Quand les témoins ont rencontré leurs alter ego sur la scène, eux qui rapportaient leurs propos, ils ont ressenti des affinités. Car malgré des différences d’âge, ils présentait des points communs.


Quels enseignements vos témoins ont-ils tiré du procès ?

Pour eux ce procès était de la mascarade masquant des liens sombres et ambigus entre l’Etat et certains nationalistes sur fond de politique et d’affairisme. « Furiani 30 anni » pose des questions toujours irrésolues dont je ne pouvais inventer les réponses. Ce procès avec le recul est révélateur du mode de penser d’alors : on occulte, on ne se contente que de minuscules bouts de vérité avec au résultat des victimes condamnées à vie au malheur. Au procès 13 personnes auraient dû être présentes. Jean François Filippi, président du club au moment des faits, disposait sûrement de clés pour comprendre… Il a été assassiné… Dans l’euphorie d’avant match on s’est cru indestructibles…


Les témoins évoquent l’existence d’une caisse noire du club dont on a beaucoup parlé à l’époque.

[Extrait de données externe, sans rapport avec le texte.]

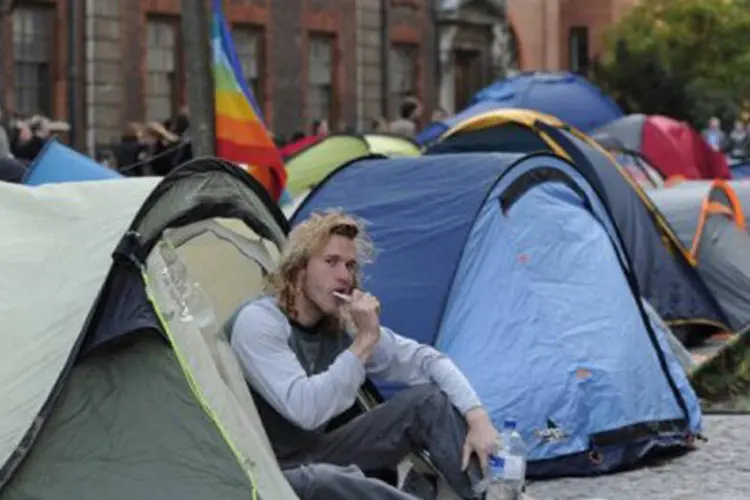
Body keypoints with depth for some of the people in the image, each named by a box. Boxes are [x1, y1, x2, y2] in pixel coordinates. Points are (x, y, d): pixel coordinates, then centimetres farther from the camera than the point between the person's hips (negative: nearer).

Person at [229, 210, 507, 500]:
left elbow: (426, 360, 3)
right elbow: (305, 411, -32)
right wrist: (364, 341, -28)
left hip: (320, 454, 8)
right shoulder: (257, 323, -21)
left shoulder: (343, 324, 1)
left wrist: (477, 417, -12)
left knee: (429, 402, -5)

Qu’en est-il ?

Il n’y a eu aucune instruction judiciaire à ce sujet ni en ce qui concerne une double comptabilité du club. Tout est resté dans le flou et l’inconscience s’est cumulée à la bêtise et à l’incompétence. Ainsi pourquoi la commission de sécurité n’est-elle passée qu’enfin d’après-midi pour vérifier la conformité de la tribune montée à la hâte alors qu’elle était pleine de monde depuis 16 heures. Ainsi pourquoi le préfet ne s’est-il pas déplacé en personne avec la commission de sécurité, se déchargeant sur un adjoint.


Dans l’histoire du foot français quelle étape marque la catastrophe de Furiani ?

C’est le début du foot fric mais également le commencement de l’envolée de la bourse, et sur l’île de l’augmentation du chômage et des difficultés du quotidien pour les Corses… Le fric est à intégrer dans la zone obscure qui entoure la catastrophe.


Quel a été l’écho rencontré par le Collectif du 5 mai à ses débuts ?

Il faut souligner les difficultés qu’ont eu les familles à savoir où les blessés étaient transférés à cause d’un manque criant d’informations, à cela s’est ajouté le manque de cellule psychologique, le manque de soutien face aux assurances. Le Collectif s’est alors senti très isolé, d’autant que le club avait réuni un comité de soutien.


Une catastrophe semblable à celle de mai 1992 serait-elle possible aujourd’hui ?

Au niveau administratif et technique il y a maintenant des procédures qui existent ! Par exemple le tribunal administratif serait saisi ce qui n’a pas été le cas. Reste la part sombre des choses : l’autoprotection que s’est érigée l’Etats, la disparition de la caisse noire, les assassinats de nationalistes qui ont suivi…


La grande victoire du Collectif ?

La sacralisation du 5 mai avec son bannissement des matchs ce jour-là pour rappeler que le foot ce n’est pas du fric mais des valeurs !


L’accueil réservé à votre pièce à votre pièce, « T-Rex » au Lucernaire de Paris ?

« T-Rex » a eu un bon accueil et de belles surprises sont en préparation.